***** RECORDED INFORMATION
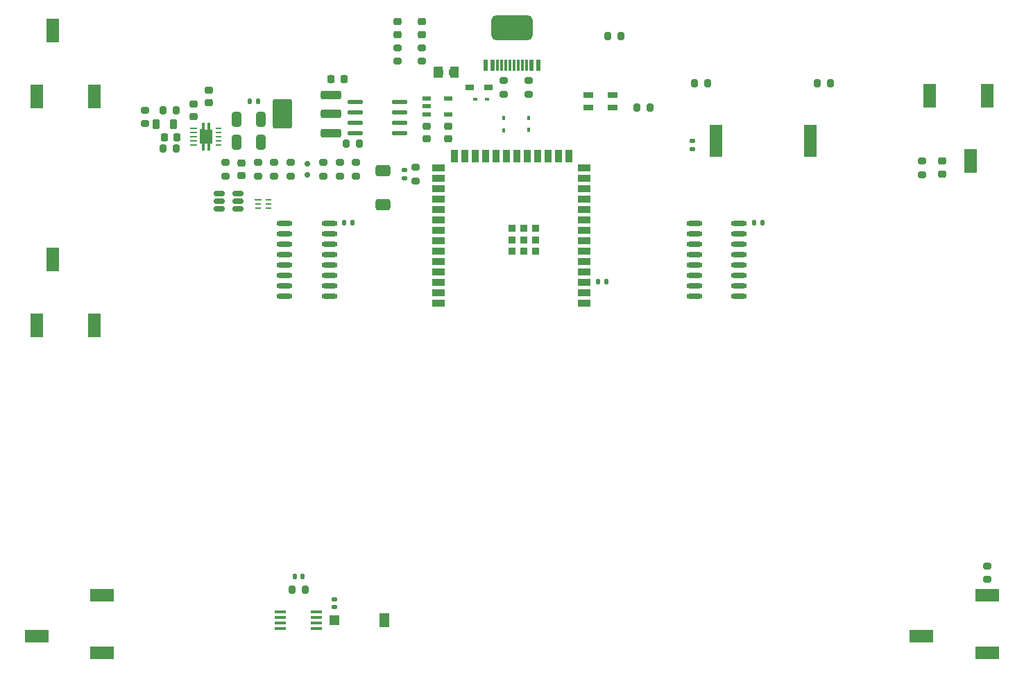
<source format=gbr>
%TF.GenerationSoftware,KiCad,Pcbnew,9.0.3*%
%TF.CreationDate,2025-08-10T03:43:02+02:00*%
%TF.ProjectId,Spikeling_v3.0,5370696b-656c-4696-9e67-5f76332e302e,rev?*%
%TF.SameCoordinates,Original*%
%TF.FileFunction,Paste,Top*%
%TF.FilePolarity,Positive*%
%FSLAX46Y46*%
G04 Gerber Fmt 4.6, Leading zero omitted, Abs format (unit mm)*
G04 Created by KiCad (PCBNEW 9.0.3) date 2025-08-10 03:43:02*
%MOMM*%
%LPD*%
G01*
G04 APERTURE LIST*
G04 Aperture macros list*
%AMRoundRect*
0 Rectangle with rounded corners*
0 $1 Rounding radius*
0 $2 $3 $4 $5 $6 $7 $8 $9 X,Y pos of 4 corners*
0 Add a 4 corners polygon primitive as box body*
4,1,4,$2,$3,$4,$5,$6,$7,$8,$9,$2,$3,0*
0 Add four circle primitives for the rounded corners*
1,1,$1+$1,$2,$3*
1,1,$1+$1,$4,$5*
1,1,$1+$1,$6,$7*
1,1,$1+$1,$8,$9*
0 Add four rect primitives between the rounded corners*
20,1,$1+$1,$2,$3,$4,$5,0*
20,1,$1+$1,$4,$5,$6,$7,0*
20,1,$1+$1,$6,$7,$8,$9,0*
20,1,$1+$1,$8,$9,$2,$3,0*%
%AMFreePoly0*
4,1,21,-0.180000,0.885000,0.180000,0.885000,0.180000,1.715000,0.470000,1.715000,0.470000,0.885000,0.760000,0.885000,0.760000,-0.885000,0.470000,-0.885000,0.470000,-1.705000,0.180000,-1.705000,0.180000,-0.885000,-0.180000,-0.885000,-0.180000,-1.705000,-0.470000,-1.705000,-0.470000,-0.885000,-0.760000,-0.885000,-0.760000,0.895000,-0.470000,0.895000,-0.470000,1.715000,-0.180000,1.715000,
-0.180000,0.885000,-0.180000,0.885000,$1*%
G04 Aperture macros list end*
%ADD10C,0.000000*%
%ADD11R,0.750000X0.280000*%
%ADD12R,0.840000X0.280000*%
%ADD13RoundRect,0.225000X0.250000X-0.225000X0.250000X0.225000X-0.250000X0.225000X-0.250000X-0.225000X0*%
%ADD14RoundRect,0.150000X-0.512500X-0.150000X0.512500X-0.150000X0.512500X0.150000X-0.512500X0.150000X0*%
%ADD15RoundRect,0.200000X-0.275000X0.200000X-0.275000X-0.200000X0.275000X-0.200000X0.275000X0.200000X0*%
%ADD16RoundRect,0.200000X0.275000X-0.200000X0.275000X0.200000X-0.275000X0.200000X-0.275000X-0.200000X0*%
%ADD17RoundRect,0.225000X-0.225000X-0.250000X0.225000X-0.250000X0.225000X0.250000X-0.225000X0.250000X0*%
%ADD18O,1.971000X0.602000*%
%ADD19RoundRect,0.225000X0.225000X0.250000X-0.225000X0.250000X-0.225000X-0.250000X0.225000X-0.250000X0*%
%ADD20R,1.500000X3.000000*%
%ADD21R,3.000000X1.500000*%
%ADD22RoundRect,0.200000X0.200000X0.275000X-0.200000X0.275000X-0.200000X-0.275000X0.200000X-0.275000X0*%
%ADD23R,1.100000X0.600000*%
%ADD24R,1.500000X0.900000*%
%ADD25R,0.900000X1.500000*%
%ADD26R,0.900000X0.900000*%
%ADD27RoundRect,0.250000X-1.000000X-0.300000X1.000000X-0.300000X1.000000X0.300000X-1.000000X0.300000X0*%
%ADD28RoundRect,0.250000X-0.920000X-1.550000X0.920000X-1.550000X0.920000X1.550000X-0.920000X1.550000X0*%
%ADD29R,1.300000X0.800000*%
%ADD30RoundRect,0.140000X-0.140000X-0.170000X0.140000X-0.170000X0.140000X0.170000X-0.140000X0.170000X0*%
%ADD31RoundRect,0.225000X-0.250000X0.225000X-0.250000X-0.225000X0.250000X-0.225000X0.250000X0.225000X0*%
%ADD32RoundRect,0.200000X-0.200000X-0.275000X0.200000X-0.275000X0.200000X0.275000X-0.200000X0.275000X0*%
%ADD33R,1.500000X4.000000*%
%ADD34O,1.950000X0.568500*%
%ADD35O,1.450000X0.380000*%
%ADD36RoundRect,0.150000X0.200000X-0.150000X0.200000X0.150000X-0.200000X0.150000X-0.200000X-0.150000X0*%
%ADD37RoundRect,0.250000X-0.650000X0.425000X-0.650000X-0.425000X0.650000X-0.425000X0.650000X0.425000X0*%
%ADD38RoundRect,0.250000X0.325000X0.650000X-0.325000X0.650000X-0.325000X-0.650000X0.325000X-0.650000X0*%
%ADD39RoundRect,0.140000X0.140000X0.170000X-0.140000X0.170000X-0.140000X-0.170000X0.140000X-0.170000X0*%
%ADD40R,0.300000X1.400000*%
%ADD41R,0.500000X1.400000*%
%ADD42RoundRect,0.500000X2.000000X1.000000X-2.000000X1.000000X-2.000000X-1.000000X2.000000X-1.000000X0*%
%ADD43RoundRect,0.140000X-0.170000X0.140000X-0.170000X-0.140000X0.170000X-0.140000X0.170000X0.140000X0*%
%ADD44R,0.400000X0.600000*%
%ADD45RoundRect,0.220000X-0.255000X0.220000X-0.255000X-0.220000X0.255000X-0.220000X0.255000X0.220000X0*%
%ADD46R,1.199000X1.199000*%
%ADD47R,1.200000X1.800000*%
%ADD48RoundRect,0.140000X0.170000X-0.140000X0.170000X0.140000X-0.170000X0.140000X-0.170000X-0.140000X0*%
%ADD49R,0.600000X0.400000*%
%ADD50RoundRect,0.220000X-0.220000X-0.380000X0.220000X-0.380000X0.220000X0.380000X-0.220000X0.380000X0*%
%ADD51R,1.132500X1.377000*%
%ADD52R,0.850000X0.240000*%
%ADD53R,0.800000X0.230000*%
%ADD54FreePoly0,0.000000*%
%ADD55R,1.000000X0.750000*%
G04 APERTURE END LIST*
D10*
%TO.C,L1*%
G36*
X151624000Y-56930000D02*
G01*
X151624000Y-57370500D01*
X151239000Y-57838500D01*
X150551500Y-57838500D01*
X150451500Y-57738500D01*
X150451500Y-56561500D01*
X150551500Y-56461500D01*
X151239000Y-56461500D01*
X151624000Y-56930000D01*
G37*
G36*
X153516500Y-56561500D02*
G01*
X153516500Y-57738500D01*
X153416500Y-57838500D01*
X152729000Y-57838500D01*
X152344000Y-57370500D01*
X152344000Y-56930000D01*
X152729000Y-56461500D01*
X153416500Y-56461500D01*
X153516500Y-56561500D01*
G37*
%TD*%
D11*
%TO.C,U7*%
X130261000Y-72700000D03*
X130261000Y-73200000D03*
X130261000Y-73700000D03*
X128989000Y-73700000D03*
X128989000Y-73200000D03*
D12*
X129044000Y-72700000D03*
%TD*%
D13*
%TO.C,C17*%
X122975000Y-59345000D03*
X122975000Y-60905000D03*
%TD*%
D14*
%TO.C,Q1*%
X124262500Y-71912500D03*
X124262500Y-72862500D03*
X124262500Y-73812500D03*
X126537500Y-73812500D03*
X126537500Y-72862500D03*
X126537500Y-71912500D03*
%TD*%
D15*
%TO.C,R13*%
X139000000Y-68180000D03*
X139000000Y-69820000D03*
%TD*%
D16*
%TO.C,R18*%
X149000000Y-55820000D03*
X149000000Y-54180000D03*
%TD*%
D17*
%TO.C,C2*%
X137945000Y-57975000D03*
X139505000Y-57975000D03*
%TD*%
D15*
%TO.C,R19*%
X137000000Y-68180000D03*
X137000000Y-69820000D03*
%TD*%
D18*
%TO.C,U3*%
X132264500Y-75555000D03*
X132264500Y-76825000D03*
X132264500Y-78095000D03*
X132264500Y-79365000D03*
X132264500Y-80635000D03*
X132264500Y-81905000D03*
X132264500Y-83175000D03*
X132264500Y-84445000D03*
X137735500Y-84445000D03*
X137735500Y-83175000D03*
X137735500Y-81905000D03*
X137735500Y-80635000D03*
X137735500Y-79365000D03*
X137735500Y-78095000D03*
X137735500Y-76825000D03*
X137735500Y-75555000D03*
%TD*%
D15*
%TO.C,R9*%
X210025000Y-68005000D03*
X210025000Y-69645000D03*
%TD*%
D19*
%TO.C,C15*%
X119130000Y-65100000D03*
X117570000Y-65100000D03*
%TD*%
D20*
%TO.C,J4*%
X102000000Y-88000000D03*
X104000000Y-80000000D03*
X109000000Y-88000000D03*
%TD*%
D21*
%TO.C,J5*%
X218000000Y-128000000D03*
X210000000Y-126000000D03*
X218000000Y-121000000D03*
%TD*%
D22*
%TO.C,R7*%
X134795000Y-120325000D03*
X133155000Y-120325000D03*
%TD*%
D23*
%TO.C,U6*%
X149625000Y-60375000D03*
X149625000Y-61325000D03*
X149625000Y-62275000D03*
X152225000Y-62275000D03*
X152225000Y-60375000D03*
%TD*%
D16*
%TO.C,R8*%
X218000000Y-119045000D03*
X218000000Y-117405000D03*
%TD*%
D24*
%TO.C,U1*%
X168850000Y-85310000D03*
X168850000Y-84040000D03*
X168850000Y-82770000D03*
X168850000Y-81500000D03*
X168850000Y-80230000D03*
X168850000Y-78960000D03*
X168850000Y-77690000D03*
X168850000Y-76420000D03*
X168850000Y-75150000D03*
X168850000Y-73880000D03*
X168850000Y-72610000D03*
X168850000Y-71340000D03*
X168850000Y-70070000D03*
X168850000Y-68800000D03*
D25*
X166935000Y-67401000D03*
X165665000Y-67401000D03*
X164395000Y-67401000D03*
X163125000Y-67401000D03*
X161855000Y-67401000D03*
X160585000Y-67401000D03*
X159315000Y-67401000D03*
X158045000Y-67401000D03*
X156775000Y-67401000D03*
X155505000Y-67401000D03*
X154235000Y-67401000D03*
X152965000Y-67401000D03*
D24*
X151050000Y-68800000D03*
X151050000Y-70070000D03*
X151050000Y-71340000D03*
X151050000Y-72610000D03*
X151050000Y-73880000D03*
X151050000Y-75150000D03*
X151050000Y-76420000D03*
X151050000Y-77690000D03*
X151050000Y-78960000D03*
X151050000Y-80230000D03*
X151050000Y-81500000D03*
X151050000Y-82770000D03*
X151050000Y-84040000D03*
X151050000Y-85310000D03*
D26*
X162849500Y-78990500D03*
X162849500Y-77590500D03*
X162849500Y-76190500D03*
X161449500Y-78990500D03*
X161449500Y-77590500D03*
X161449500Y-76190500D03*
X160049500Y-78990500D03*
X160049500Y-77590500D03*
X160049500Y-76190500D03*
%TD*%
D27*
%TO.C,U2*%
X137945000Y-64550000D03*
X137945000Y-62250000D03*
X137945000Y-59950000D03*
D28*
X131975000Y-62250000D03*
%TD*%
D29*
%TO.C,D7*%
X169300000Y-61425000D03*
X169300000Y-59925000D03*
X172300000Y-59925000D03*
X172300000Y-61425000D03*
%TD*%
D30*
%TO.C,C5*%
X170525000Y-82720000D03*
X171525000Y-82720000D03*
%TD*%
D31*
%TO.C,C14*%
X149625000Y-63720000D03*
X149625000Y-65280000D03*
%TD*%
D32*
%TO.C,R15*%
X117430000Y-66475000D03*
X119070000Y-66475000D03*
%TD*%
D33*
%TO.C,B1*%
X184925000Y-65500000D03*
X196425000Y-65500000D03*
%TD*%
D34*
%TO.C,Q2*%
X140895000Y-60745000D03*
X140895000Y-62015000D03*
X140895000Y-63285000D03*
X140895000Y-64555000D03*
X146305000Y-64555000D03*
X146305000Y-63285000D03*
X146305000Y-62015000D03*
X146305000Y-60745000D03*
%TD*%
D32*
%TO.C,R12*%
X197255000Y-58500000D03*
X198895000Y-58500000D03*
%TD*%
D16*
%TO.C,R5*%
X148200000Y-70395000D03*
X148200000Y-68755000D03*
%TD*%
D35*
%TO.C,U5*%
X131750000Y-123050000D03*
X131750000Y-123700000D03*
X131750000Y-124350000D03*
X131750000Y-125000000D03*
X136150000Y-125000000D03*
X136150000Y-124350000D03*
X136150000Y-123700000D03*
X136150000Y-123050000D03*
%TD*%
D36*
%TO.C,D9*%
X135000000Y-68300000D03*
X135000000Y-69700000D03*
%TD*%
D37*
%TO.C,SW1*%
X144225000Y-69150000D03*
X144225000Y-73300000D03*
%TD*%
D38*
%TO.C,C1*%
X129355000Y-65725000D03*
X126395000Y-65725000D03*
%TD*%
D15*
%TO.C,R14*%
X133000000Y-68180000D03*
X133000000Y-69820000D03*
%TD*%
D22*
%TO.C,R16*%
X119070000Y-61775000D03*
X117430000Y-61775000D03*
%TD*%
D30*
%TO.C,C7*%
X139500000Y-75550000D03*
X140500000Y-75550000D03*
%TD*%
D13*
%TO.C,C16*%
X121175000Y-62555000D03*
X121175000Y-60995000D03*
%TD*%
%TO.C,C18*%
X127000000Y-69780000D03*
X127000000Y-68220000D03*
%TD*%
D39*
%TO.C,C8*%
X190550000Y-75550000D03*
X189550000Y-75550000D03*
%TD*%
D16*
%TO.C,R3*%
X146000000Y-55820000D03*
X146000000Y-54180000D03*
%TD*%
D20*
%TO.C,J6*%
X218000000Y-60000000D03*
X216000000Y-68000000D03*
X211000000Y-60000000D03*
%TD*%
%TO.C,J3*%
X102000000Y-60100000D03*
X104000000Y-52100000D03*
X109000000Y-60100000D03*
%TD*%
D31*
%TO.C,C11*%
X212500000Y-68000000D03*
X212500000Y-69560000D03*
%TD*%
D40*
%TO.C,J1*%
X161250000Y-56250000D03*
X160250000Y-56250000D03*
X159750000Y-56250000D03*
X158750000Y-56250000D03*
D41*
X157600000Y-56250000D03*
X156800000Y-56250000D03*
D40*
X158250000Y-56250000D03*
X159250000Y-56250000D03*
X160750000Y-56250000D03*
X161750000Y-56250000D03*
D41*
X162400000Y-56250000D03*
X163200000Y-56250000D03*
D42*
X160000000Y-51750000D03*
%TD*%
D30*
%TO.C,C10*%
X133475000Y-118725000D03*
X134475000Y-118725000D03*
%TD*%
D43*
%TO.C,C9*%
X138300000Y-121450000D03*
X138300000Y-122450000D03*
%TD*%
D44*
%TO.C,D2*%
X159000000Y-62725000D03*
X159000000Y-64225000D03*
%TD*%
D22*
%TO.C,R21*%
X141395000Y-65850000D03*
X139755000Y-65850000D03*
%TD*%
D16*
%TO.C,R14*%
X141000000Y-69820000D03*
X141000000Y-68180000D03*
%TD*%
D45*
%TO.C,D10*%
X149000000Y-50960000D03*
X149000000Y-52540000D03*
%TD*%
D16*
%TO.C,R15*%
X125000000Y-69820000D03*
X125000000Y-68180000D03*
%TD*%
D32*
%TO.C,R11*%
X182255000Y-58500000D03*
X183895000Y-58500000D03*
%TD*%
D46*
%TO.C,D6*%
X138300000Y-124025000D03*
D47*
X144400000Y-124025000D03*
%TD*%
D15*
%TO.C,R20*%
X131000000Y-68180000D03*
X131000000Y-69820000D03*
%TD*%
D22*
%TO.C,R4*%
X173320000Y-52750000D03*
X171680000Y-52750000D03*
%TD*%
D48*
%TO.C,C12*%
X182000000Y-66500000D03*
X182000000Y-65500000D03*
%TD*%
D49*
%TO.C,D4*%
X155500000Y-60400000D03*
X157000000Y-60400000D03*
%TD*%
D50*
%TO.C,L2*%
X116600000Y-63450000D03*
X118720000Y-63450000D03*
%TD*%
D15*
%TO.C,R17*%
X115250000Y-61780000D03*
X115250000Y-63420000D03*
%TD*%
D38*
%TO.C,C3*%
X129355000Y-62925000D03*
X126395000Y-62925000D03*
%TD*%
D51*
%TO.C,L1*%
X152950000Y-57150000D03*
X151018000Y-57150000D03*
%TD*%
D18*
%TO.C,U4*%
X182264500Y-75555000D03*
X182264500Y-76825000D03*
X182264500Y-78095000D03*
X182264500Y-79365000D03*
X182264500Y-80635000D03*
X182264500Y-81905000D03*
X182264500Y-83175000D03*
X182264500Y-84445000D03*
X187735500Y-84445000D03*
X187735500Y-83175000D03*
X187735500Y-81905000D03*
X187735500Y-80635000D03*
X187735500Y-79365000D03*
X187735500Y-78095000D03*
X187735500Y-76825000D03*
X187735500Y-75555000D03*
%TD*%
D32*
%TO.C,R10*%
X175255000Y-61425000D03*
X176895000Y-61425000D03*
%TD*%
D16*
%TO.C,R6*%
X129000000Y-69820000D03*
X129000000Y-68180000D03*
%TD*%
D52*
%TO.C,U8*%
X121175000Y-64000000D03*
X121175000Y-64500000D03*
X121175000Y-65000000D03*
X121175000Y-65500000D03*
X121175000Y-66000000D03*
D53*
X124175000Y-66000000D03*
X124175000Y-65500000D03*
X124175000Y-65000000D03*
X124175000Y-64500000D03*
X124175000Y-64000000D03*
D54*
X122675000Y-65005000D03*
%TD*%
D55*
%TO.C,D1*%
X154802500Y-58975000D03*
X157147500Y-58975000D03*
%TD*%
D44*
%TO.C,D3*%
X162025000Y-62700000D03*
X162025000Y-64200000D03*
%TD*%
D48*
%TO.C,C6*%
X146850000Y-70075000D03*
X146850000Y-69075000D03*
%TD*%
D15*
%TO.C,R2*%
X159000000Y-58180000D03*
X159000000Y-59820000D03*
%TD*%
D21*
%TO.C,J2*%
X110000000Y-128000000D03*
X102000000Y-126000000D03*
X110000000Y-121000000D03*
%TD*%
D39*
%TO.C,C4*%
X129000000Y-60725000D03*
X128000000Y-60725000D03*
%TD*%
D31*
%TO.C,C13*%
X152225000Y-63720000D03*
X152225000Y-65280000D03*
%TD*%
D15*
%TO.C,R1*%
X162000000Y-58180000D03*
X162000000Y-59820000D03*
%TD*%
D45*
%TO.C,D5*%
X146000000Y-50960000D03*
X146000000Y-52540000D03*
%TD*%
M02*

</source>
**********
* WORK TO COMPLETE *
Write down, word for word, the lines above from the one containing "X117430000Y-61775000D03*" through the one containing "X159250000Y-56250000D03*", both ends included.

* TASK OUTPUT *
X117430000Y-61775000D03*
%TD*%
D30*
%TO.C,C7*%
X139500000Y-75550000D03*
X140500000Y-75550000D03*
%TD*%
D13*
%TO.C,C16*%
X121175000Y-62555000D03*
X121175000Y-60995000D03*
%TD*%
%TO.C,C18*%
X127000000Y-69780000D03*
X127000000Y-68220000D03*
%TD*%
D39*
%TO.C,C8*%
X190550000Y-75550000D03*
X189550000Y-75550000D03*
%TD*%
D16*
%TO.C,R3*%
X146000000Y-55820000D03*
X146000000Y-54180000D03*
%TD*%
D20*
%TO.C,J6*%
X218000000Y-60000000D03*
X216000000Y-68000000D03*
X211000000Y-60000000D03*
%TD*%
%TO.C,J3*%
X102000000Y-60100000D03*
X104000000Y-52100000D03*
X109000000Y-60100000D03*
%TD*%
D31*
%TO.C,C11*%
X212500000Y-68000000D03*
X212500000Y-69560000D03*
%TD*%
D40*
%TO.C,J1*%
X161250000Y-56250000D03*
X160250000Y-56250000D03*
X159750000Y-56250000D03*
X158750000Y-56250000D03*
D41*
X157600000Y-56250000D03*
X156800000Y-56250000D03*
D40*
X158250000Y-56250000D03*
X159250000Y-56250000D03*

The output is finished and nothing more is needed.